Therefore, there is typically a difference in the refractive index
between the first and second electro-optic waveguides because of
different bias conditions. This difference in the refractive index
results in an imbalance of power in the two arms of the
Mach-Zehnder interferometric modulator, which reduces the
extinction ratio of the modulated optical signal. This imbalance of
the power in the two arms of the interferometric modulator can be
compensated for by changing the splitting ratio of the
interferometer. However, changing the splitting ratio of the
interferometer also affects the chirp parameter. A more desirable
chirp parameter can be achieved by making the combining ratio of
the optical combiner 156 something other than 50%/50%.

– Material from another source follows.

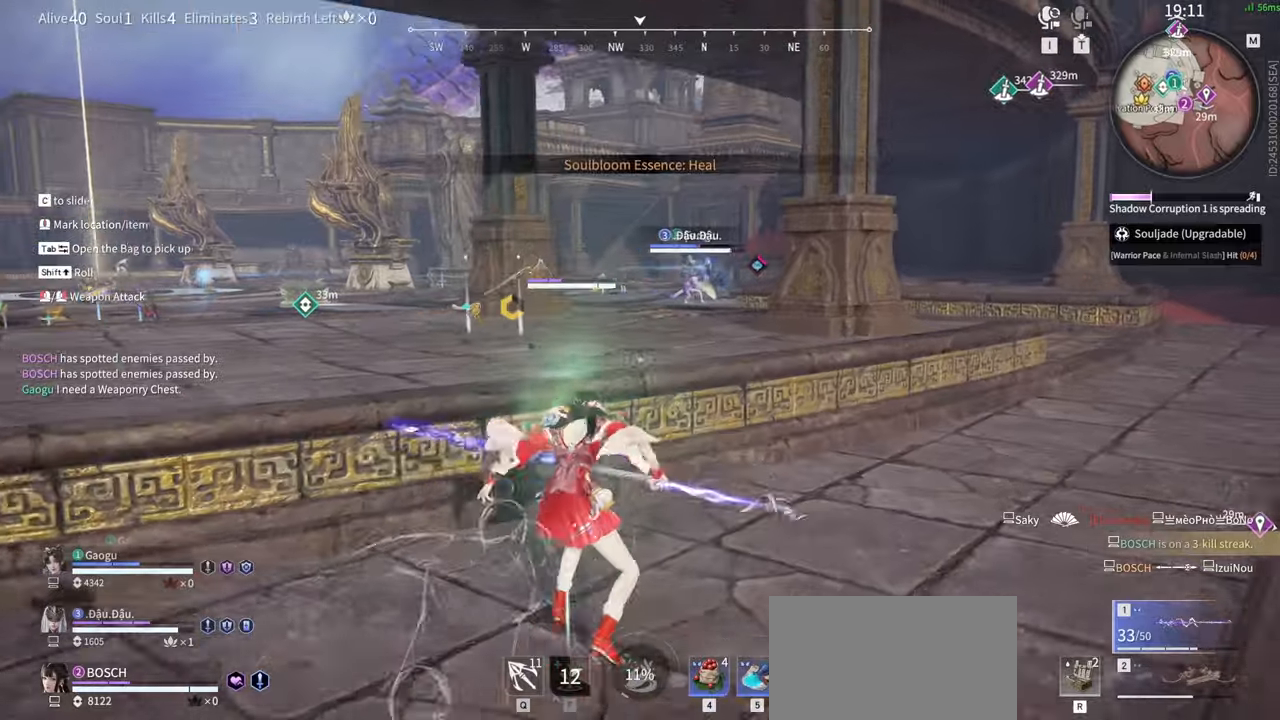
{"keys": ["w"], "mouse": [], "events": [[67, "space", "down"], [117, "shift", "up"], [267, "space", "up"]]}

[0027] The output of the optical combiner 156 is coupled to an
output polarizer 158. The output polarizer 158 has a polarization
axis that polarizes the modulated optical beam along the principle
axis of the electro-optic material comprising the first and the
second electro-optic waveguides 168, 170. The use of the output
polarizer is also optional. The extinction ratio can be
significantly improved by using the output polarizer 158 to block
undesirable polarizations from the modulated optical signal.
[0028] One aspect of the present teaching is an optical transmitter
that controls the input polarization of the Mach-Zehnder
interferometric modulator so that it is not exactly aligned to a
principle axis of the electro-optic material forming the optical
waveguides of the Mach-Zehnder interferometric modulator. The
splitting ratio of the optical splitter is polarization dependent.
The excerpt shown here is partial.